Intervistiamo i Miura

Il 23 Aprile è uscito CROCI, il nuovo album dei Miura. Facciamo due chiacchiere con Diego Galeri e Killa.
1) Ciao. Partiamo subito con una domanda importantissima: come prosegue la riabilitazione di Illorca?
Prosegue con buoni risultati anche se purtroppo Illorca non può ancora suonare e vive ancora una condizione difficoltosa…la sua forza di volontà è però straordinaria…questo mantiene sempre viva la speranza…nostra e sua. D.

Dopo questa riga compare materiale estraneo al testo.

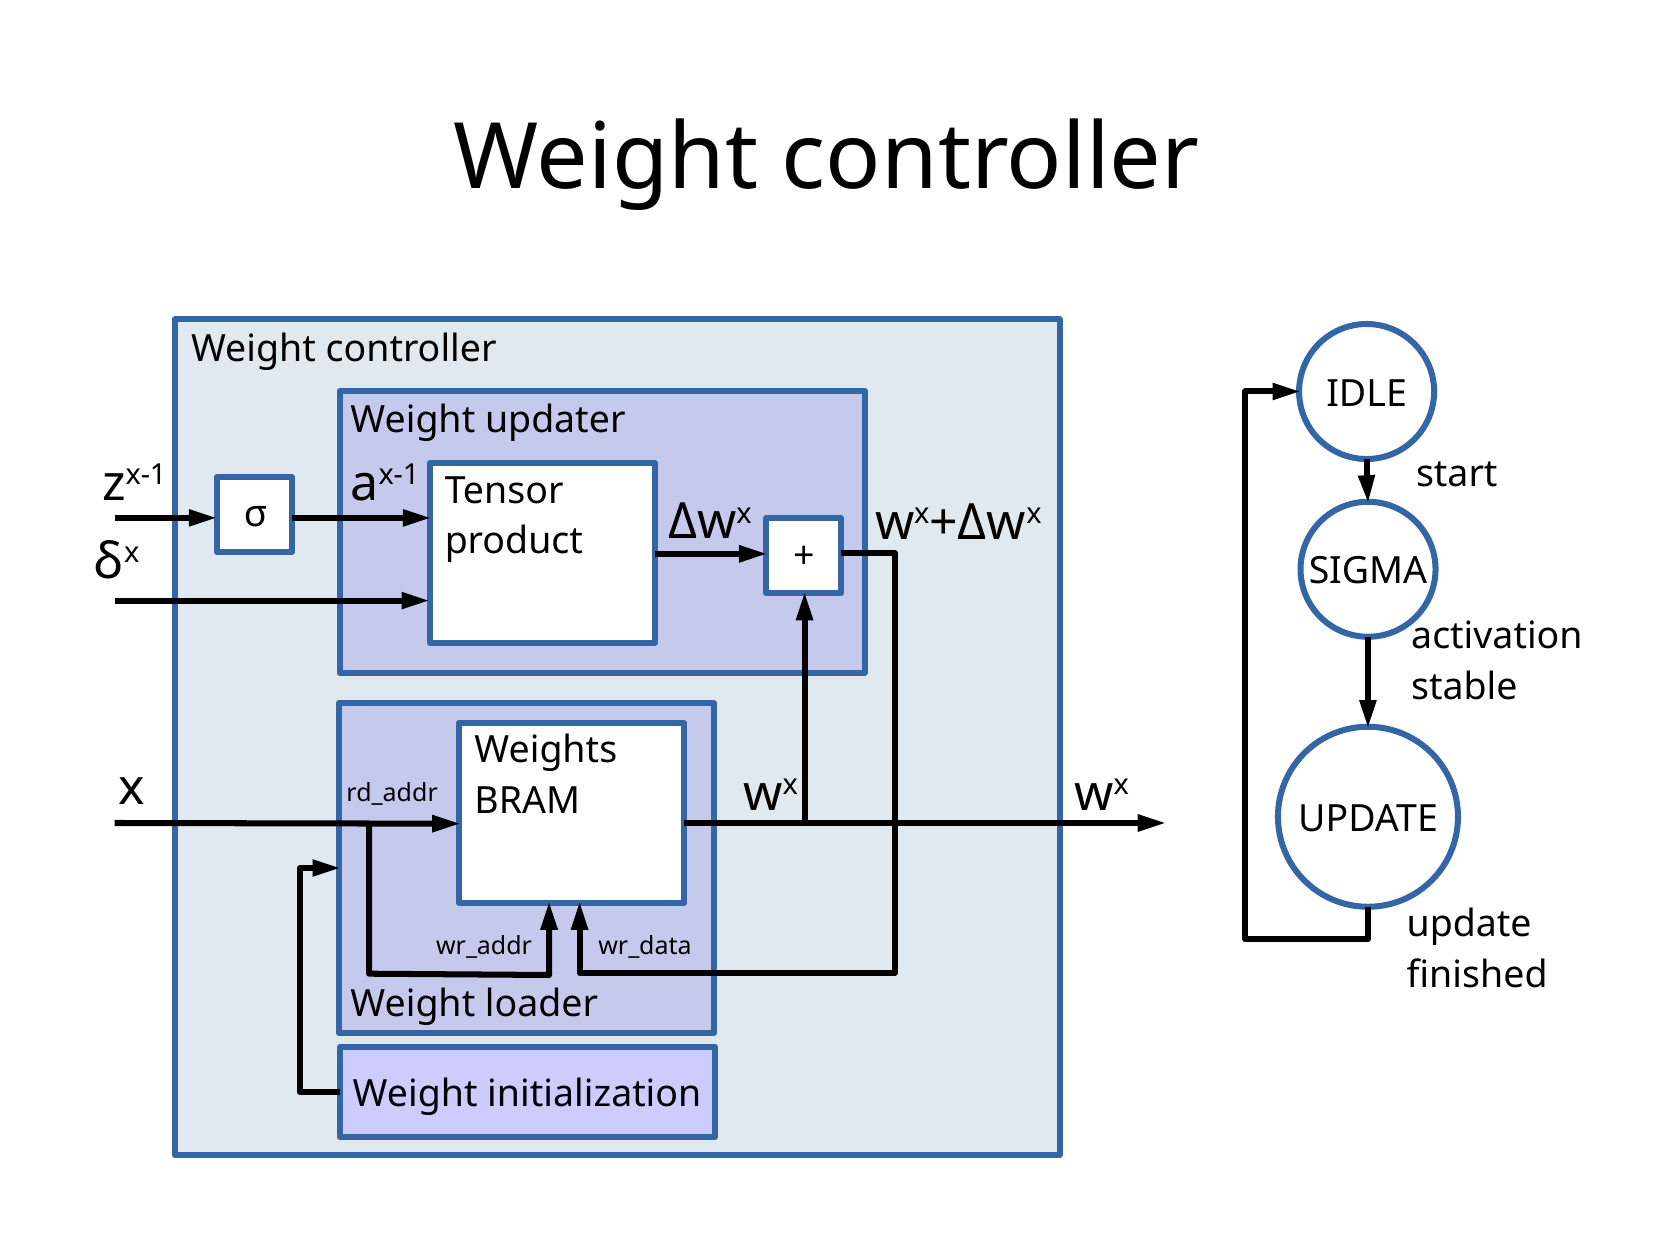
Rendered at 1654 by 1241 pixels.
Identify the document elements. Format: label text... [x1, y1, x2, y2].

text_box wx+Δwx [860, 478, 1080, 568]
text_box zx-1 [87, 439, 193, 602]
text_box SIGMA [1300, 501, 1436, 637]
text_box UPDATE [1277, 726, 1459, 907]
text_box Weights BRAM [459, 715, 642, 841]
text_box [174, 826, 1060, 1156]
text_box rd_addr [245, 767, 453, 856]
text_box + [790, 520, 831, 591]
text_box Weight updater [460, 384, 655, 511]
title Weight controller [82, 49, 1571, 257]
text_box start [1401, 439, 1515, 510]
text_box IDLE [1299, 323, 1435, 459]
text_box x [0, 743, 160, 832]
text_box [898, 568, 1060, 820]
text_box [193, 440, 335, 598]
text_box Weight controller [176, 314, 550, 440]
text_box update finished [1391, 888, 1561, 1014]
text_box σ [229, 479, 280, 550]
text_box Weight loader [335, 969, 655, 1089]
text_box wr_data [499, 920, 707, 1010]
text_box [373, 825, 892, 970]
text_box wx [936, 749, 1144, 838]
text_box wx [605, 749, 813, 838]
text_box Δwx [653, 478, 790, 641]
text_box Tensor product [460, 511, 597, 582]
text_box [174, 319, 1060, 823]
text_box activation stable [1396, 600, 1599, 727]
text_box ax-1 [335, 439, 460, 602]
text_box δx [70, 517, 155, 607]
text_box wr_addr [340, 920, 499, 1010]
text_box Weight initialization [339, 1047, 715, 1138]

2) Dopo la pubblicazione del vostro album d’esordio, “In Testa”, siete tornati in studio per le nuove registrazioni con delle novità. Una su tutte la presenza di Max Tordini alla voce che ha preso il posto di Jack. Come vi siete trovati con il nuovo cantante e quanto ha influito nel nuovo progetto?
Max è un amico prima ancora che un ottimo musicista. Questo ha fatto si che il lavoro procedesse nel migliore dei modi anche dal punto di vista dello scambio di idee e della sinergia della band. Con jack questo aspetto purtroppo non si è mai venuto a creare e le nostre strade ad un certo punto si sono dovute separare. Ci auguriamo comunque che jack continui a fare musica in un modo o nell’altro… K.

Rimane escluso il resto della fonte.